Segment Start: TEXT EXCERPT

The field of microarchitectural models for code
analysis emerged with fundamentally manual methods, such as Agner Fog's tables.
Such tables, however, may now be produced in a more automated way using
\uopsinfo{} ---~at least for certain microarchitectures; \pmevo{} pushes
further in this direction by automatically computing a frontend model from
benchmarks ---~but still has trouble scaling to a full instruction set. In its
own way, \ithemal{}, a machine-learning based approach, could also be
considered automated ---~yet, it still requires a large training set for the
intended processor, which must be at least partially crafted manually.
This trend towards model automation seems only natural as new
microarchitectures keep appearing, while new ISAs such as ARM reach the
supercomputer area.
\medskip{}
We investigated this direction by exploring the three major bottlenecks
mentioned earlier in the perspective of providing fully-automated,
benchmarks-based models for each of them. Optimally, these models should be
generated by simply executing a program on a machine running on top of the
targeted microarchitecture.
\begin{itemize}
\item We contributed to \palmed{}, a framework able to extract a
port-mapping of a processor, serving as a backend model.
\item We manually extracted a frontend model for the Cortex A72 processor.
We believe that the foundation of our methodology works on most
processors. The main characteristics of a frontend, apart from their
instructions' \uops{} decomposition and issue width, must however still
be investigated, and their relative importance evaluated.

Segment End: TEXT EXCERPT

=== TASK 1 ===
List every tool or method for building microarchitectural models that the passage on microarchitectural models names.

Segment Start: EXCERPTED DATA

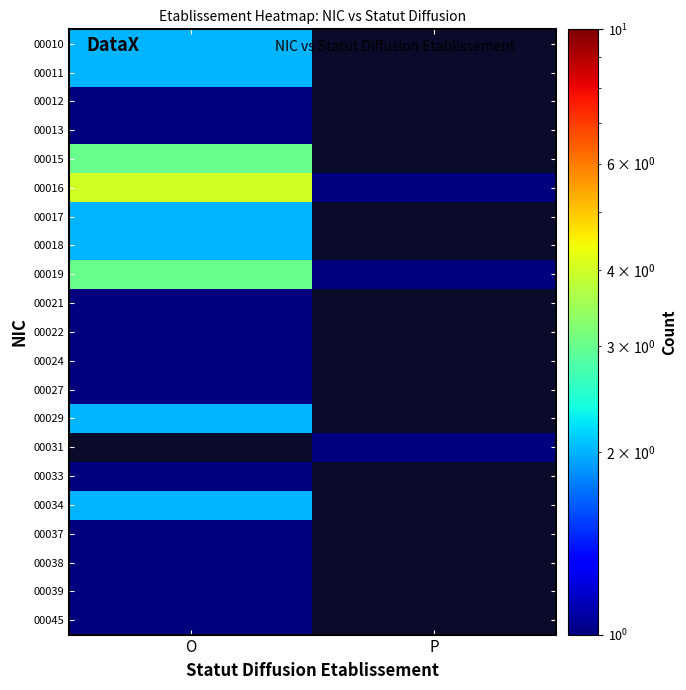

The value of 00037 at O is 1.3. True or false?

False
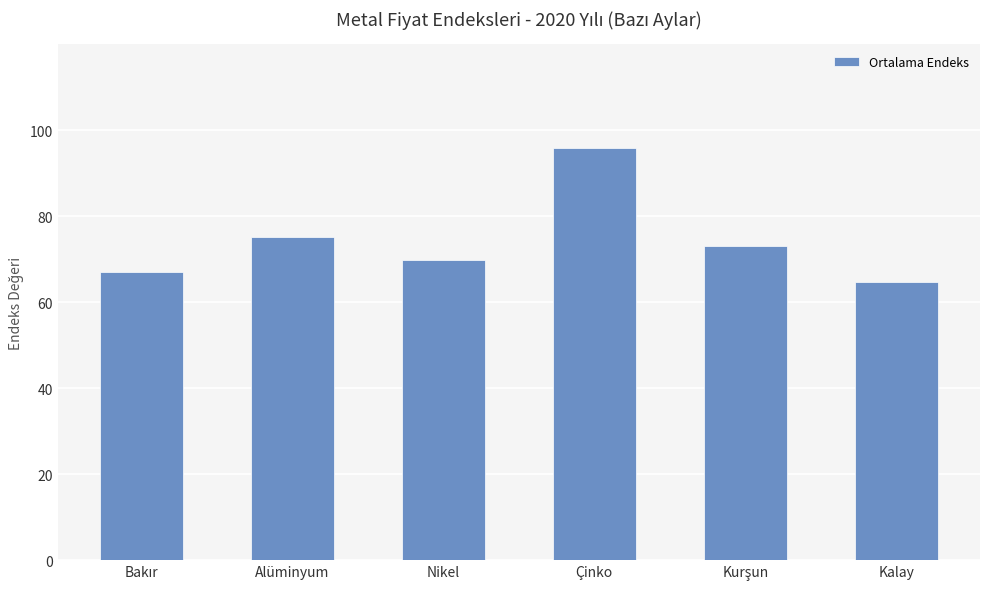

What is the value of the 2nd bar from the left?

75.1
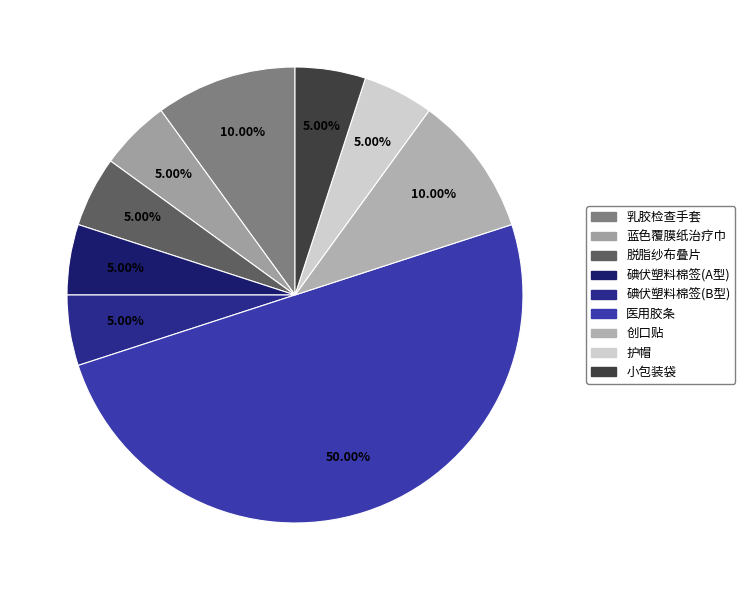

To the nearest percent, what percentage of the pie is 碘伏塑料棉签(A型)?

5%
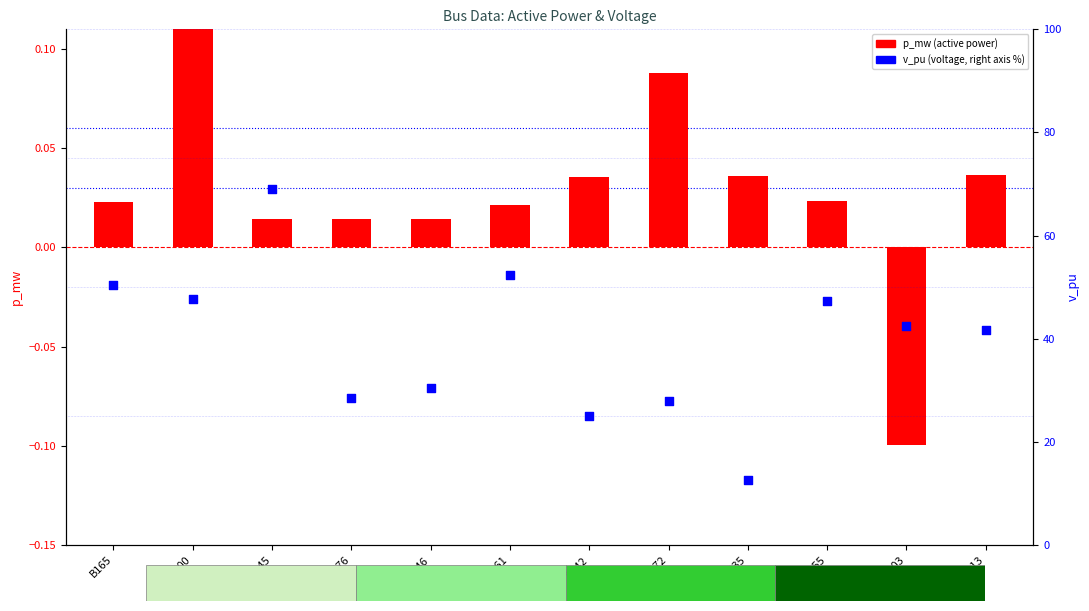

Which series reaches the minimum Y coordinate?

p_mw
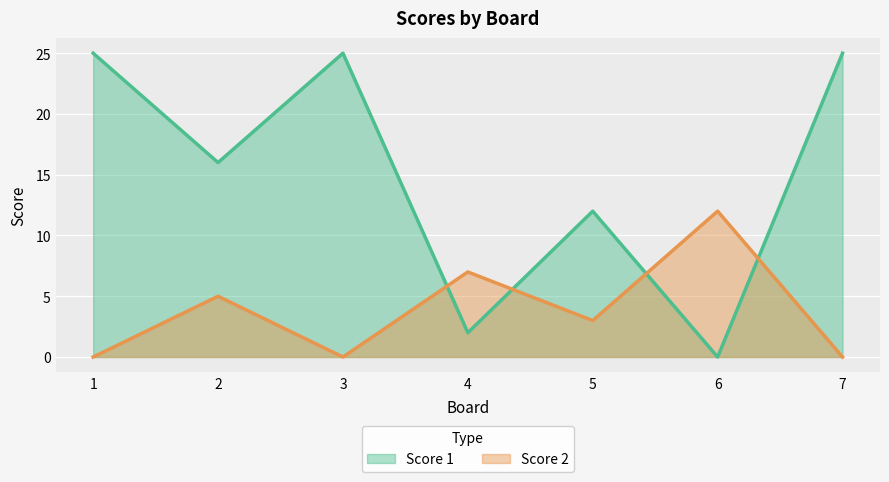

At which category does Score 2 reach its first local valley?

3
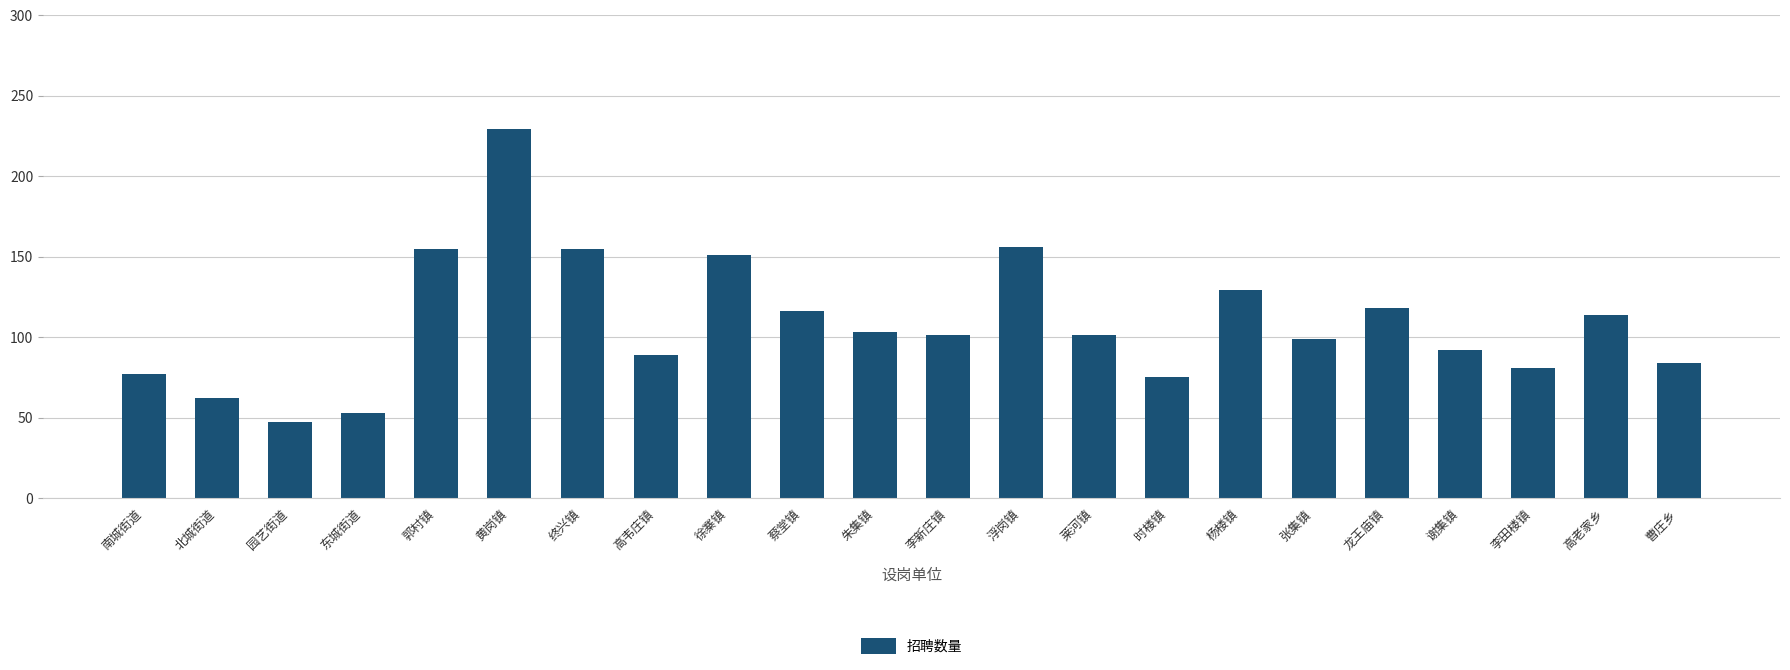

What is the sum of all values?

2387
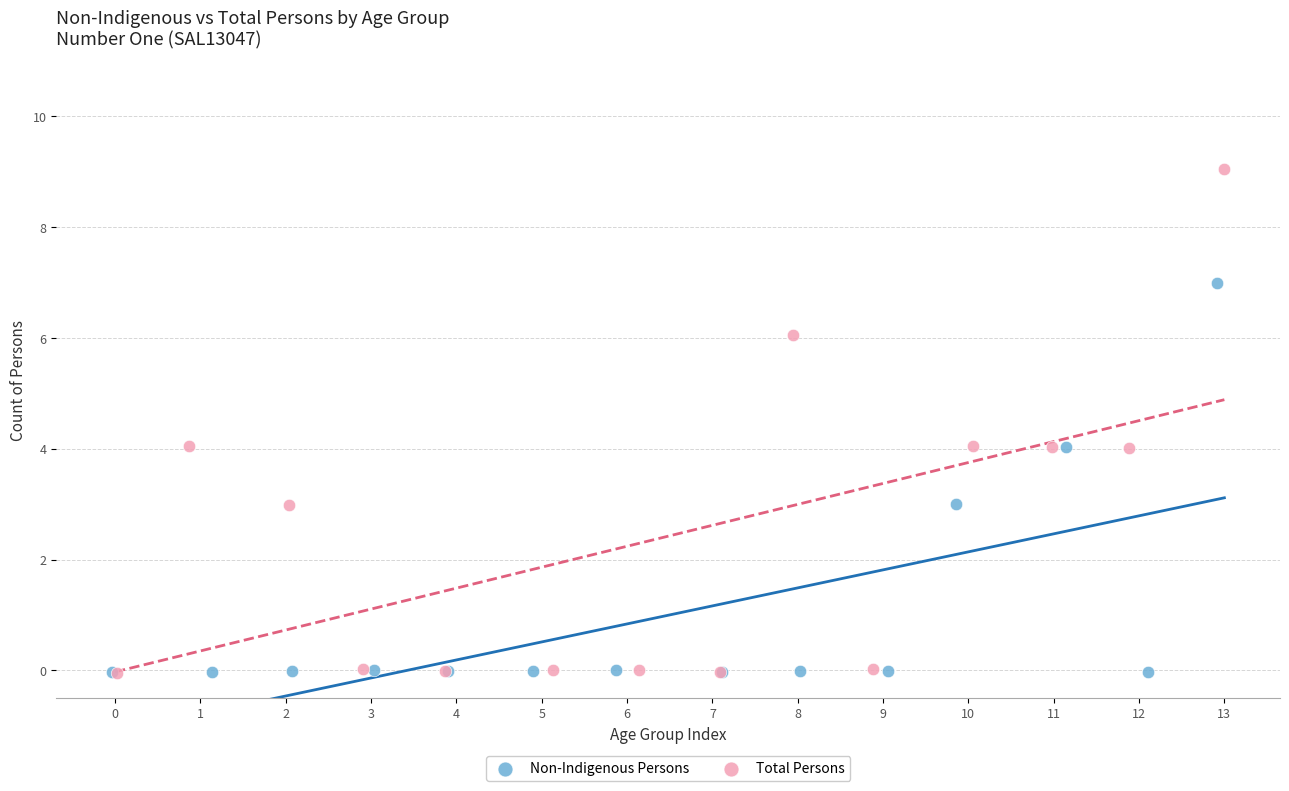

Which series has the widest spread of Y values?

Total Persons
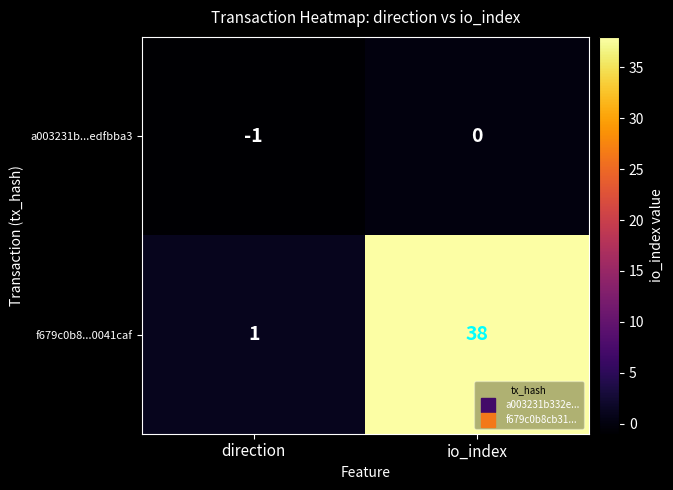

Reading left to right, transcribe all the data shown in this chart.

a003231b...edfbba3: -1	0
f679c0b8...0041caf: 1	38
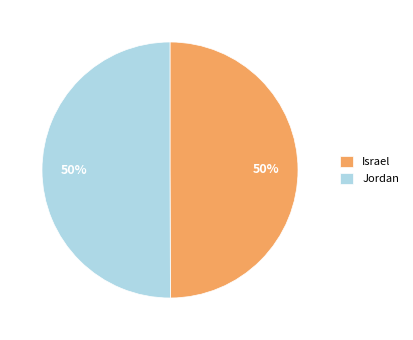

To the nearest percent, what portion does Israel represent?

50%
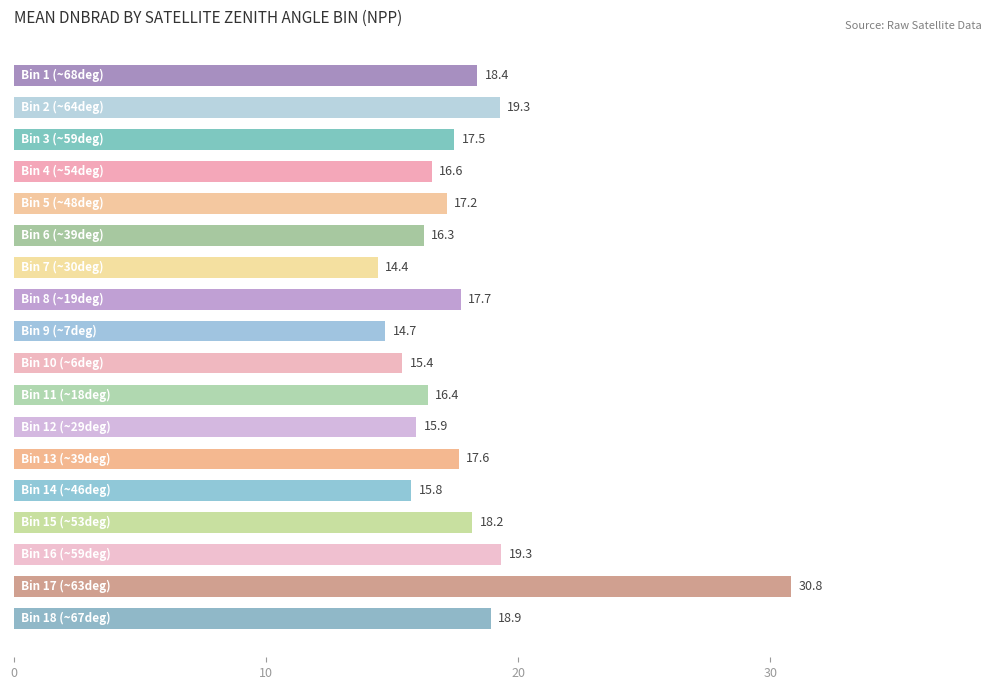

What is the value of the 1st bar from the top?

18.4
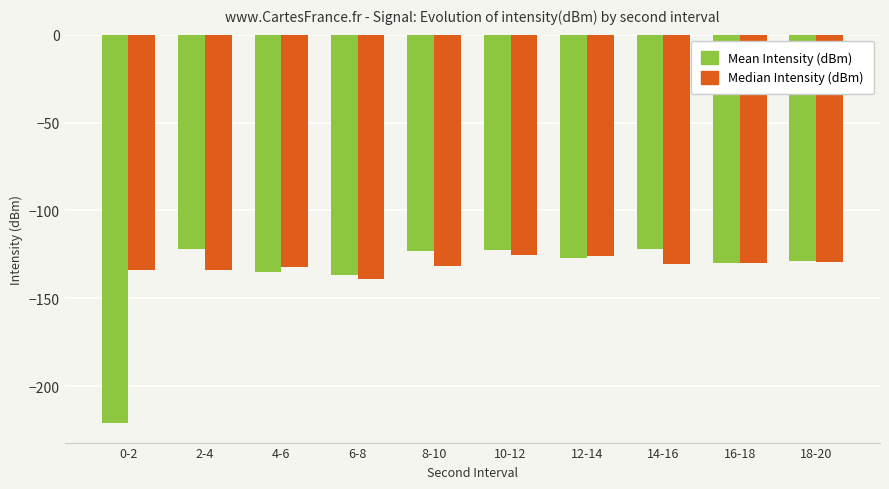

What is the total value across all series at 2-4?

-255.5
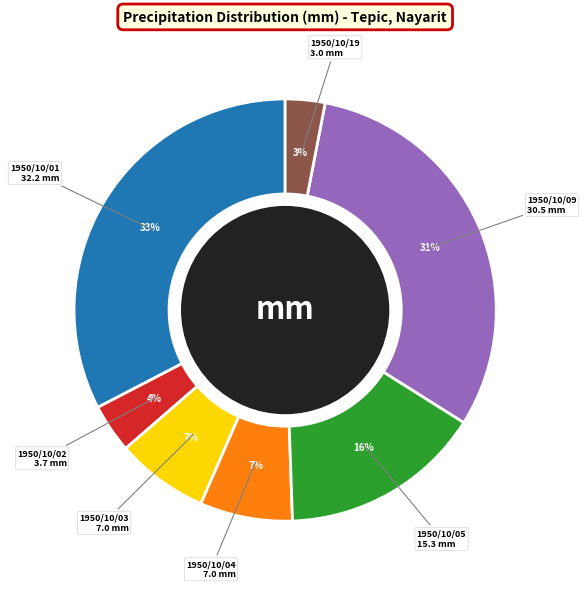

To the nearest percent, what is the average slice percentage?

14%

Segment End: EXCERPTED DATA

=== TASK 2 ===
Write out all of the chart understanding data records above word for word, omitting the pictures.

=== EXERCISE ANSWER 1 ===
Agner Fog's tables
\uopsinfo{}
\pmevo{}
\ithemal{}
\palmed{}

=== EXERCISE ANSWER 2 ===
The value of 00037 at O is 1.3. True or false?

False

What is the value of the 2nd bar from the left?

75.1

To the nearest percent, what percentage of the pie is 碘伏塑料棉签(A型)?

5%

Which series reaches the minimum Y coordinate?

p_mw

At which category does Score 2 reach its first local valley?

3

What is the sum of all values?

2387

Which series has the widest spread of Y values?

Total Persons

Reading left to right, transcribe all the data shown in this chart.

a003231b...edfbba3: -1	0
f679c0b8...0041caf: 1	38

To the nearest percent, what portion does Israel represent?

50%

What is the value of the 1st bar from the top?

18.4

What is the total value across all series at 2-4?

-255.5

To the nearest percent, what is the average slice percentage?

14%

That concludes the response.